Selecting Publications

  1. Log in to your TDM Studio Account
  2. Click the blue "Create New Dataset" button on the right
  3. You have the option to create a dataset by selecting either:
    1. Publication Titles (choose individual publications, can select multiple)
    2. ProQuest Databases (choose all the publications indexed in a database, e.g. everything in Ethnic News Watch, or Latin American Newsstream)
  4. Use the search box to find publications
  5. When searching for publication titles, keep in mind that the default is 20 results per page. If you don't see what you're looking for on the first page, click to the next page of results
  6. You can select multiple publications by checking the box to the left of the title
  7. You can find out more details about the publication and date coverage by clicking the publication title 
  8. As you are selecting your publications, keep in mind:
    1. You may see multiple results for the same publication title. A newspaper/source/publication may have different online and print editions or may have historical and current editions with different date ranges. Be sure to look at the Source Type and Date Range columns. Click on the publication title for more information.
    2. If you are selecting multiple publications of the same name (their current and historical versions), try to generate your dataset starting from the most recent publication and going back chronologically. For example, if a publication has historical coverage from 2000 – 2005, and a current coverage of 2003 – current, it may be better to generate your dataset with the current coverage first, and then with the historical coverage limiting it to 2000-2003 during the content refinement step
    3. While there is no limit to the number of publications you select, a dataset can contain a maximum of 2 million records. Keep this in mind when refining your search in the next step.

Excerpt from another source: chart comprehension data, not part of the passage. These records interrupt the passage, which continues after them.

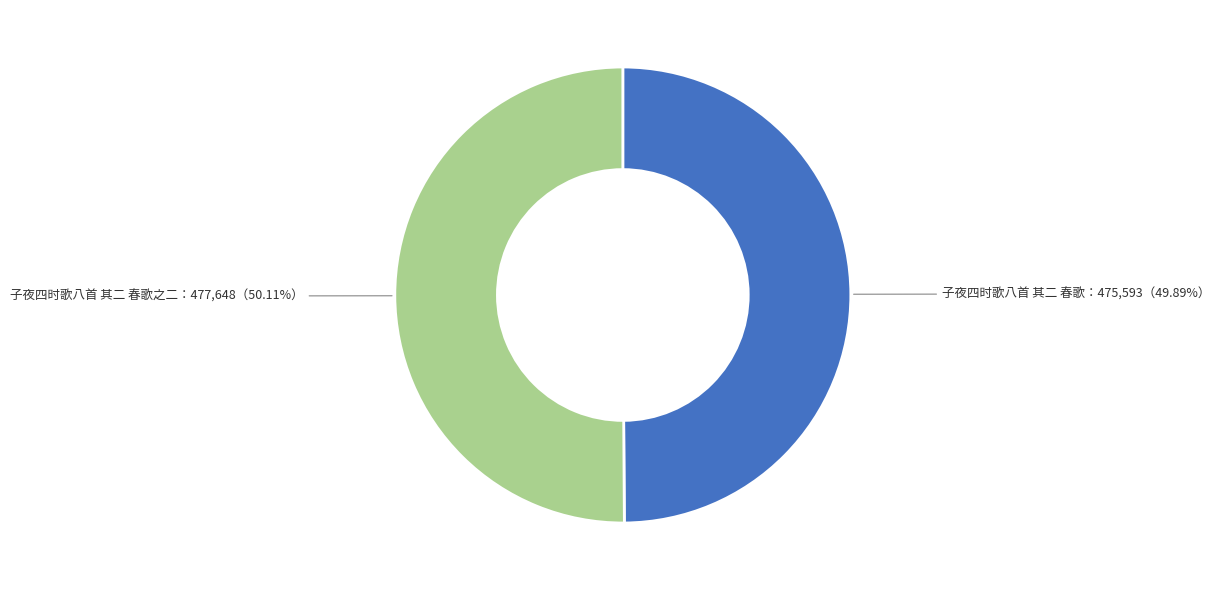

Does any single category account for the majority?

Yes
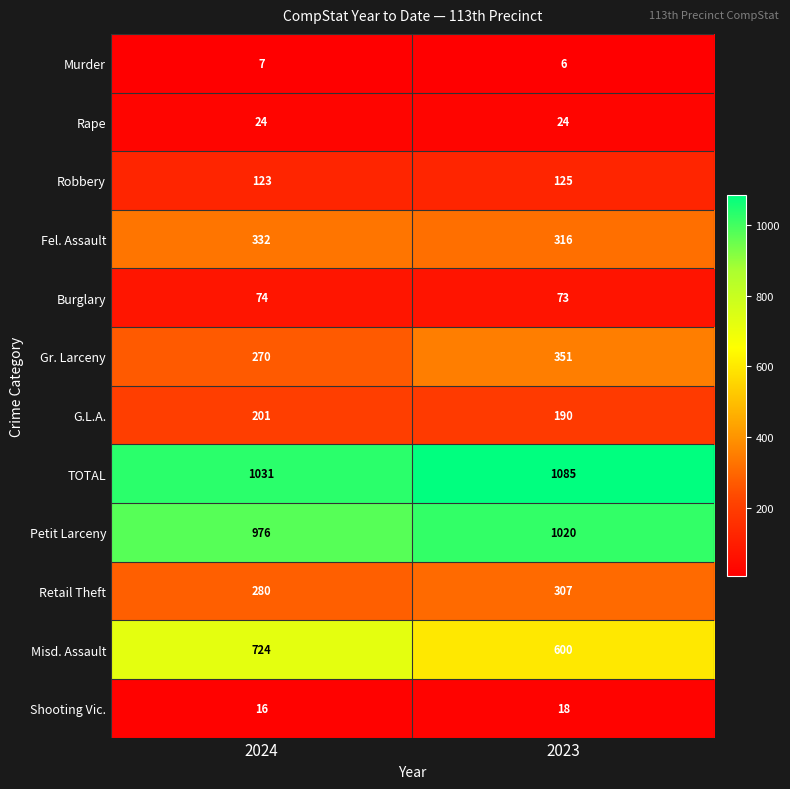

How many series are shown in this chart?

12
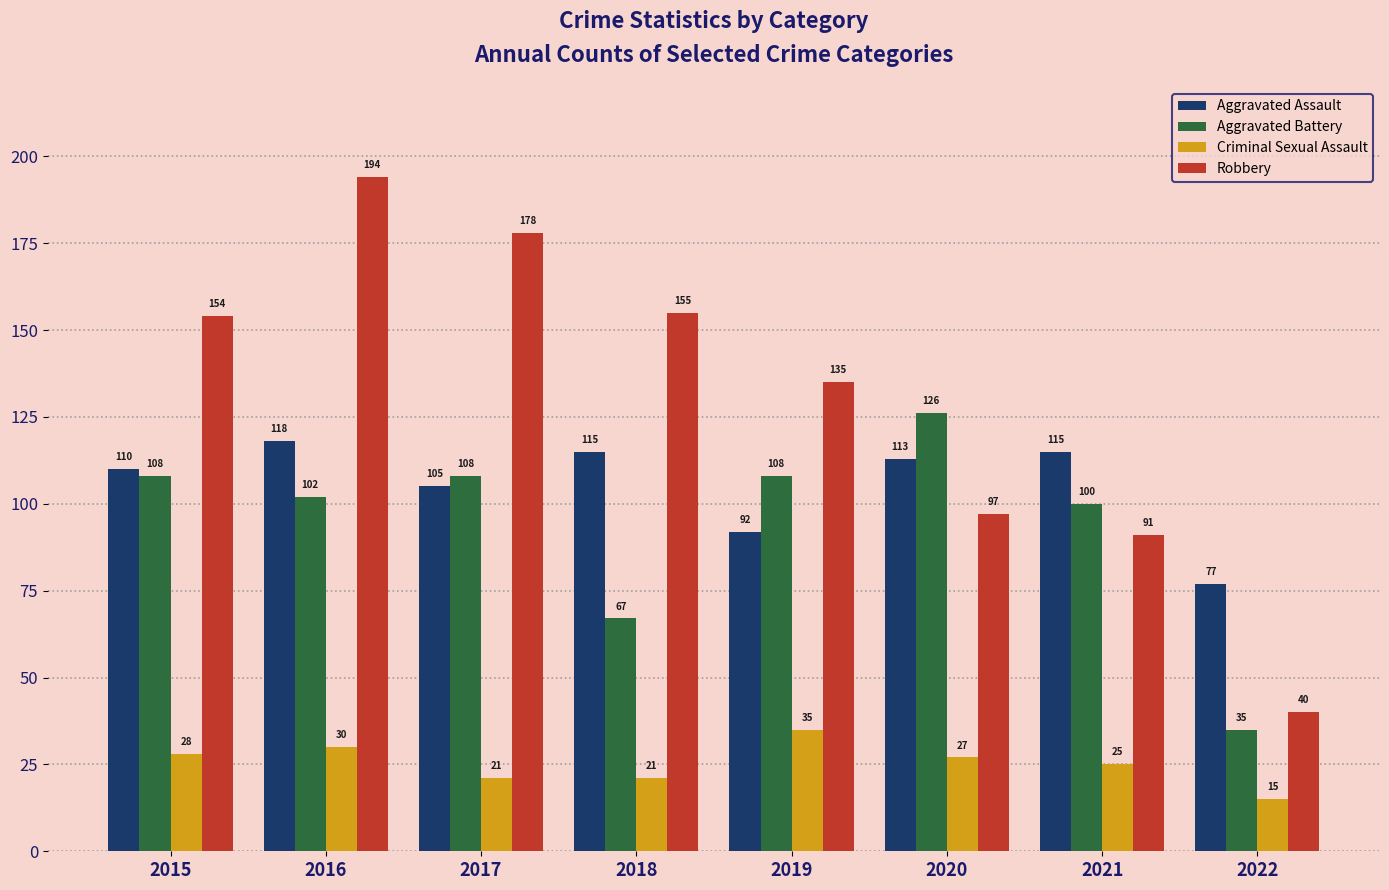

The Robbery series shows 43 at 2021. True or false?

False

  9. When you are finished selecting your publications or databases, click "Next: Refine Content" at the bottom of the page

Refining the Search

  1. You can narrow down your dataset within the selected publications or databases using a keyword search. For detailed information on how to use Boolean operators, wildcards, and other search techniques click "Search tips" directly under the search bar on the right, or follow this link: 
  2. You can also filter your dataset by date range, source type and document type.

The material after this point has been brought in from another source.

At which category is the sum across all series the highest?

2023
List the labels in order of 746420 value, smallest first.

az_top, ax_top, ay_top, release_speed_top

  3. As you apply filters, a sample of documents that match your criteria are displayed, giving you a preview of the data.
  4. When you are finished refining your search, click the Next: Review Dataset button on the bottom-right.
  5. The next page provides the document count of your dataset and the publications. If you want to keep modifying it, click on "Refine Content" under the checkbox on the progress bar at the top. 
  6. Give your dataset a name and description. It is a good idea to give the dataset a unique name and clear description of the sources, dates and search terms used, especially if you'll be creating multiple datasets throughout the research process.
  7. Click "Create Dataset" at the bottom.
  8. The dataset will begin processing and may take some time. TDM Studio processes 100,000-200,000 documents an hour.
  9. You will be returned to your dashboard and the dataset you just defined will display In-Progress.
  10. When a dataset is completed, it will transfer automatically to the data folder in your Jupyter Notebook environment.